→ **Extracted text**
I am frequently asked what is different about our approach to rating stocks and how have we have fared on stock picks.
The easiest way to answer this is to talk about the benefits of quantitative modeling and to give a few examples of how our long-term approach works.
TheStreet.com Ratings approach utilizes a quantitative computerized model. Every night we load information on thousands of stocks into our computers and generate views of the whole market, not just a sector. These are consistent views that utilize a series of proprietary algorithms we have developed and fine-tuned over several years.
The net result is that we get action signals normally within a day of major price moves or earnings events for more than 6,000 stocks and ADRs. These are not biased signals. We get both upward and downward trend price indicators, and for those stocks that cross our ratings boundaries we issue recommendation changes to buy, hold or sell.
This objective standard creates ratings on published results, consensus earnings estimates, and real price moves -- not rumors. It is also provides a very convenient way to keep track of the relative values of stocks.
I could go on and detail the micro-steps, none of which could be replicated without a Ph.D. in statistics and five years dedicated to the effort, but what really matters is results. With that said, here are five examples of stocks in different sectors that we rated as buys as of April 1, 2006. We also discuss their outcome over the last 12 months and why we still like them.
So here's the director's cut: five top picks that are still attractive:
We issued a buy rating on July 28, 2005, at $28.70. The stock closed yesterday at $109.91 and is still attractive as a play on the metals cycle.
This $10 billion market-cap steel company also produces specialty materials including super stainless steel, nickel and titanium alloys. Last year, about 75% of sales came from the U.S. and 25% from a variety of international regions.
Recent results have exceeded expectations, and the earnings outlook is very positive for ATI, with an $8.23 consensus earnings estimate for 2008, up 12% from the estimated $7.39 for 2007 which was up dramatically from $5.44 in 2006.
The stock set a new high in January when Allegheny announced that it had signed a long-term sourcing agreement with GE Aviation for the supply of premium titanium, nickel-based super-alloy and vacuum-melted specialty alloy products for commercial and military jet engine applications. The total revenue generated from this agreement, plus direct sales to GE Aviation for the period of 2007 through 2011, may exceed $2 billion.
Note that this is a high-beta stock. It has a propensity to lead the market up or down. The 12-month total return exceeded 70% as of April 12, 2007. Expect the company to release earnings on April 25 and to further reinforce its positive environment.
- Precision Castparts (PCP) (Industrials)
We have had a buy rating on this stock for the past two years, during which time the stock has nearly tripled. This is a play on the aerospace and defense industry, which continues to be in full swing as the U.S. continues fighting two wars. While the stock does not have a significant dividend, we do like the overall total return outlook going into next year.

→ **Assigned task**
List every year for which the stock-ratings article gives an ATI earnings figure, along with that figure. The data after this article aren't needed.

→ **Data extract**

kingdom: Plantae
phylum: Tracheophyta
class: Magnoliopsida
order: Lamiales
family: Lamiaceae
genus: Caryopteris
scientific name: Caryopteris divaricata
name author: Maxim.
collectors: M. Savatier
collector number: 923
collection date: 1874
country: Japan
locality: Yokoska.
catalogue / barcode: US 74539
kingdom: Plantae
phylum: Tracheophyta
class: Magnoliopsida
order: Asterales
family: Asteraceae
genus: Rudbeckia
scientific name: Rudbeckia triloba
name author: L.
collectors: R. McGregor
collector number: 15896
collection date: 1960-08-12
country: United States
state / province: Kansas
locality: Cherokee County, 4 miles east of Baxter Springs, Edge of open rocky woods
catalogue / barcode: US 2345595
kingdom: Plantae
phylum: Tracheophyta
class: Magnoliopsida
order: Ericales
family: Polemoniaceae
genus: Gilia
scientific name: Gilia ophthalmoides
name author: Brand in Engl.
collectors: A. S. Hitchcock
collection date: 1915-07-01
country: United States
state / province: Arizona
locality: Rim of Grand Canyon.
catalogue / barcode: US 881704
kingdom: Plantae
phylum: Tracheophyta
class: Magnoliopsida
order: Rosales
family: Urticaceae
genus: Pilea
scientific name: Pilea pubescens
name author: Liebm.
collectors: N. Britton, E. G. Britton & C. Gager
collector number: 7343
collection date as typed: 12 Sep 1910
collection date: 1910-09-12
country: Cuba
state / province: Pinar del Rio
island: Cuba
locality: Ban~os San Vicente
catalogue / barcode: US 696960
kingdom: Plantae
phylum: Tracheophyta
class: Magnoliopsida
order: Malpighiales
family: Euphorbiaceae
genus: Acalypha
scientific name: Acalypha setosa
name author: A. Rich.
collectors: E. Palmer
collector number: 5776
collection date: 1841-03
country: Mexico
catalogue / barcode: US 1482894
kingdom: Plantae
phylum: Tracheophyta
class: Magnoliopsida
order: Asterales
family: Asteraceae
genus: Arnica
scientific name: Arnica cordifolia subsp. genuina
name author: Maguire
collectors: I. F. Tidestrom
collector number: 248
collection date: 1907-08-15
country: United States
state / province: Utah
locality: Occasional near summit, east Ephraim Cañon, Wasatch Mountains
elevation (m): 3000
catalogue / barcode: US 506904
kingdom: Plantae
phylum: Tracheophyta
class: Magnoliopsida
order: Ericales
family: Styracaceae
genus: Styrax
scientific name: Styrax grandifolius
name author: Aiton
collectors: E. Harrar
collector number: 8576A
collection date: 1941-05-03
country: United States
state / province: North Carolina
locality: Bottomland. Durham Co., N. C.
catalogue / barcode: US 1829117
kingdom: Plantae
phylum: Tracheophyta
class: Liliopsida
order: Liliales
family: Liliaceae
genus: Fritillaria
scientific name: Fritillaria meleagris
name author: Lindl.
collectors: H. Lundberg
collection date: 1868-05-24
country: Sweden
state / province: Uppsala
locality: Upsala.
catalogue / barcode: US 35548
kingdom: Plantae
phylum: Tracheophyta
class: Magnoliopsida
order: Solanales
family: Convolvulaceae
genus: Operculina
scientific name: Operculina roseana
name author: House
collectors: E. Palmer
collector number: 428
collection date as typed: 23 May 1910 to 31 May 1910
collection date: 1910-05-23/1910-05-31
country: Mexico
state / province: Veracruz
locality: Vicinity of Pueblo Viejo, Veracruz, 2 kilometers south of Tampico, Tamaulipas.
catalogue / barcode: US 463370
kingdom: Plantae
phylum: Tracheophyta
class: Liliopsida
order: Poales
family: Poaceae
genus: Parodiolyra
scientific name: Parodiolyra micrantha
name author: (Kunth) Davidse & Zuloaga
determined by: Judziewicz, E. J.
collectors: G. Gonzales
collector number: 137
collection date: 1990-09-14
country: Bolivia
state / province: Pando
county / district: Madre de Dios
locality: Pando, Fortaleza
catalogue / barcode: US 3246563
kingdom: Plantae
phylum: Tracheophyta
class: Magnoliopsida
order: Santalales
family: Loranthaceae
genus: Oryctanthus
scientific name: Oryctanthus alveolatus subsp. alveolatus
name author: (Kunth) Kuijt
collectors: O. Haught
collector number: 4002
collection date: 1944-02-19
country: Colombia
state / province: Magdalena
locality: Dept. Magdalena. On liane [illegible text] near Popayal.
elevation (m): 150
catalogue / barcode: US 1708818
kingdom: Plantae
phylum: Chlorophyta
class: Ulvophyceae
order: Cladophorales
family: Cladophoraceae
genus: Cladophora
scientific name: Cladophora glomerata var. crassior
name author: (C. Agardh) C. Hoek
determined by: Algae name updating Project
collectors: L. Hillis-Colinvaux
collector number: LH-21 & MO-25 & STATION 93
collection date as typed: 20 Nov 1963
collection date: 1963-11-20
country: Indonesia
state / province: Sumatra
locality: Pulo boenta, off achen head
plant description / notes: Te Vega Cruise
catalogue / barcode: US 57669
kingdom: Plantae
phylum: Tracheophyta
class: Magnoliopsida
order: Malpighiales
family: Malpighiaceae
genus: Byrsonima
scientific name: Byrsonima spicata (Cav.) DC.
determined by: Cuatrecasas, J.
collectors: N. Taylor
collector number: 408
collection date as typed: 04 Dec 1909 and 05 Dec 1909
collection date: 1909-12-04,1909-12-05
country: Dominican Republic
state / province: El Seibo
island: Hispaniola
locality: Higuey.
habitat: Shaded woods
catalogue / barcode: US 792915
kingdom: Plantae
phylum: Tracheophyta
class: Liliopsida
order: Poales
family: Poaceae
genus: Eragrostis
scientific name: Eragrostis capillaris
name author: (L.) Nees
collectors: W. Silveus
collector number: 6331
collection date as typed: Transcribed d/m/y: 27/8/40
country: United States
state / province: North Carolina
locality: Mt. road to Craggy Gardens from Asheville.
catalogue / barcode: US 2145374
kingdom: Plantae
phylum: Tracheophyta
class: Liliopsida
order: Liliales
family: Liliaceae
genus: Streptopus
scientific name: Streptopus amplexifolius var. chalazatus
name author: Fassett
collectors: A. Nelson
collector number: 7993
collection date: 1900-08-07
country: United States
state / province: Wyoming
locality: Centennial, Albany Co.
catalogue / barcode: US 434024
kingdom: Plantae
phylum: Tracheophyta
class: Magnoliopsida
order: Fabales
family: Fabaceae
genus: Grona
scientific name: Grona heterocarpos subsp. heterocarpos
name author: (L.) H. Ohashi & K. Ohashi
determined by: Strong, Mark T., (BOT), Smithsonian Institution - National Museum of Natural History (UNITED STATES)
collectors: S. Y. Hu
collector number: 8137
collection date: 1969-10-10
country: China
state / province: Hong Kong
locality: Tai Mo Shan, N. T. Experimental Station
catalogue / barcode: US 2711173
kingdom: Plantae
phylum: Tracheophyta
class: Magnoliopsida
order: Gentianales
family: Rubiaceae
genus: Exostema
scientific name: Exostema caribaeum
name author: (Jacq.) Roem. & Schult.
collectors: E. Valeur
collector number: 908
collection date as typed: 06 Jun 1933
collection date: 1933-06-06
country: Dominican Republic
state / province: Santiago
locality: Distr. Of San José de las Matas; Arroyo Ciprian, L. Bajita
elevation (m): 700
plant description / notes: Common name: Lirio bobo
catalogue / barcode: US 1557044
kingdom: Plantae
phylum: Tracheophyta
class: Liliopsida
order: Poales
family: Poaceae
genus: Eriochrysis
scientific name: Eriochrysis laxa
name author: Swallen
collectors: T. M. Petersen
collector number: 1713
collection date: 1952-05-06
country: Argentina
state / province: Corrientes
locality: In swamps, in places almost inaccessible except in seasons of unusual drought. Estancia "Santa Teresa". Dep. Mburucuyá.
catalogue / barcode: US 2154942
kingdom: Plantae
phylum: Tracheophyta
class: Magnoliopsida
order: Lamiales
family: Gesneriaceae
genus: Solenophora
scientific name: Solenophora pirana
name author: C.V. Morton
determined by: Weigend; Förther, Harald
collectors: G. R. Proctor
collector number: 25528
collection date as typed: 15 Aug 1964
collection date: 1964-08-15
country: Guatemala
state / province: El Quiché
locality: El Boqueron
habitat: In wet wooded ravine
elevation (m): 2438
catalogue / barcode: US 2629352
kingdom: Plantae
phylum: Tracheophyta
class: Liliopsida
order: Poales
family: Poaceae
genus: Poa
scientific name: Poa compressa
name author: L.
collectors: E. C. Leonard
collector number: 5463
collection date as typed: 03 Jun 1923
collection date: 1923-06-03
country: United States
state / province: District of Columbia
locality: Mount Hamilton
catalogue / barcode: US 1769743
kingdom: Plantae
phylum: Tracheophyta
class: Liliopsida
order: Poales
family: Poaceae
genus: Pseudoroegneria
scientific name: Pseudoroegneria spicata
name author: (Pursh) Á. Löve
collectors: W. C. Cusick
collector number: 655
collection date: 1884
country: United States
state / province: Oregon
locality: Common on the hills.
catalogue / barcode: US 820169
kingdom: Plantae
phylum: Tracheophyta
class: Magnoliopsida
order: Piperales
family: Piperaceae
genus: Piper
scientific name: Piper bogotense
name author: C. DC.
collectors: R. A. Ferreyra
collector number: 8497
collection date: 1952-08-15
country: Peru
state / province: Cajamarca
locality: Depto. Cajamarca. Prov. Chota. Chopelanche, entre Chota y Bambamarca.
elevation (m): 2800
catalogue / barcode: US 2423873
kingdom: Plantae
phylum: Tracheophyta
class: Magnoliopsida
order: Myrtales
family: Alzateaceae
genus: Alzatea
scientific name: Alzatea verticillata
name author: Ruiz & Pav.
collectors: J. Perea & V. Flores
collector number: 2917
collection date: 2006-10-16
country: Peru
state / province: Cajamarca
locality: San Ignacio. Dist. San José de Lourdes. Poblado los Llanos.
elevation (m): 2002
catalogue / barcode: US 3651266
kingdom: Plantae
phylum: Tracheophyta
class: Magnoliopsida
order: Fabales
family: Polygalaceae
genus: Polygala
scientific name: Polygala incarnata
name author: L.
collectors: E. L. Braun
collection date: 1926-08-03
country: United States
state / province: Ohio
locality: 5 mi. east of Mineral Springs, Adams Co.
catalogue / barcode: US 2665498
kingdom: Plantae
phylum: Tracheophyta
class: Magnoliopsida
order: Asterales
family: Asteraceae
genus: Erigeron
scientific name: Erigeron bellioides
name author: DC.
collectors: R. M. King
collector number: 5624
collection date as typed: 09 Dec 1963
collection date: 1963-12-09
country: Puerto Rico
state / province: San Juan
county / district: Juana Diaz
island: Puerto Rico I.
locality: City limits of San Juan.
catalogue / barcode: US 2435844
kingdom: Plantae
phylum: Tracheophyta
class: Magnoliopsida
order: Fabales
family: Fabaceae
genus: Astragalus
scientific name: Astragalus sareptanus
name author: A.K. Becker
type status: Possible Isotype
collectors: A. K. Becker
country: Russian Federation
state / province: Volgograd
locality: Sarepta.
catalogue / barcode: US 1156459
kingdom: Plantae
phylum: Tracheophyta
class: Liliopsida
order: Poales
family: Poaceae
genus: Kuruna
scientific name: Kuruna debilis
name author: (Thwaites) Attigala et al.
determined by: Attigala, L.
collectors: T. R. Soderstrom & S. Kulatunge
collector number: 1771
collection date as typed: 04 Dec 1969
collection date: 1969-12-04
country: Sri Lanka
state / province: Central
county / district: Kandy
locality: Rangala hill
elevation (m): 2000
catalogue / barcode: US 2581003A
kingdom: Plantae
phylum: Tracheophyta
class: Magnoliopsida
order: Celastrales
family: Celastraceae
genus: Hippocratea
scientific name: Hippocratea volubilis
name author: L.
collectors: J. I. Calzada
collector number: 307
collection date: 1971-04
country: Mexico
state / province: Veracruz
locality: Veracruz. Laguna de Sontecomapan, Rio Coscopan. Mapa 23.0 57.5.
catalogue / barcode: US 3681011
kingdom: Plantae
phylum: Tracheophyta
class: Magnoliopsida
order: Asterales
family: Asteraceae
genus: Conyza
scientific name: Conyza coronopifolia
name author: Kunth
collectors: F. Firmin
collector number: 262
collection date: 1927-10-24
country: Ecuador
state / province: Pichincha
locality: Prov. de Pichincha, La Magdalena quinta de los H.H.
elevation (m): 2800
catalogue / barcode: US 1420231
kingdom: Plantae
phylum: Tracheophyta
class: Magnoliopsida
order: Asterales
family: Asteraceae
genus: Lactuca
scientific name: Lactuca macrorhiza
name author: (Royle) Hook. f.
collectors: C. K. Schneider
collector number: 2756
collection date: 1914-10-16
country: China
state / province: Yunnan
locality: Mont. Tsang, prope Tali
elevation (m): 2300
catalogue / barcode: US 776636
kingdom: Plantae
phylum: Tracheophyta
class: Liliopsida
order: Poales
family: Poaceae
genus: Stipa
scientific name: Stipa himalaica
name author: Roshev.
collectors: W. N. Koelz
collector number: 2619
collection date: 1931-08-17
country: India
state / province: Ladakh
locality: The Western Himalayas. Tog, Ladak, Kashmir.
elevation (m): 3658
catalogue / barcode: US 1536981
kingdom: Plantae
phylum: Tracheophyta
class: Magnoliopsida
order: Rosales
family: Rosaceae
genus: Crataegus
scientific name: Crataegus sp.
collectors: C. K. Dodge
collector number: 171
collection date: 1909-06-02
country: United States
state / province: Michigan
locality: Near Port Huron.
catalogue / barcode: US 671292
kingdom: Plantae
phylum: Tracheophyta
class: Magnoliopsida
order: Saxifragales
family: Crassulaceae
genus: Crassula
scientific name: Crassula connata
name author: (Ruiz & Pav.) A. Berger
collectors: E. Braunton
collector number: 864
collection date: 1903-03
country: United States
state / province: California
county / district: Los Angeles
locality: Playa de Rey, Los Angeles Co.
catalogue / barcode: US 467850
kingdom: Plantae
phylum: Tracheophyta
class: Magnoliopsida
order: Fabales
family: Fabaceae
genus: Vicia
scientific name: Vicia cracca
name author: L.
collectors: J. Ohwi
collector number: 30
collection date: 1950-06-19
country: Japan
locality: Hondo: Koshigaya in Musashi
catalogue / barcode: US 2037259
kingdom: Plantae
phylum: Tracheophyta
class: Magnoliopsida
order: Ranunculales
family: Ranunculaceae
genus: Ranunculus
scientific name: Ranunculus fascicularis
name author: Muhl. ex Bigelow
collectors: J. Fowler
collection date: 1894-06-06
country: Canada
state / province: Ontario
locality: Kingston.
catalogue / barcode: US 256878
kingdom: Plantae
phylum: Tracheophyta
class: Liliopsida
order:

→ **Exercise response**
- 2006: $5.44
- 2007: $7.39 (estimated)
- 2008: $8.23 (consensus estimate)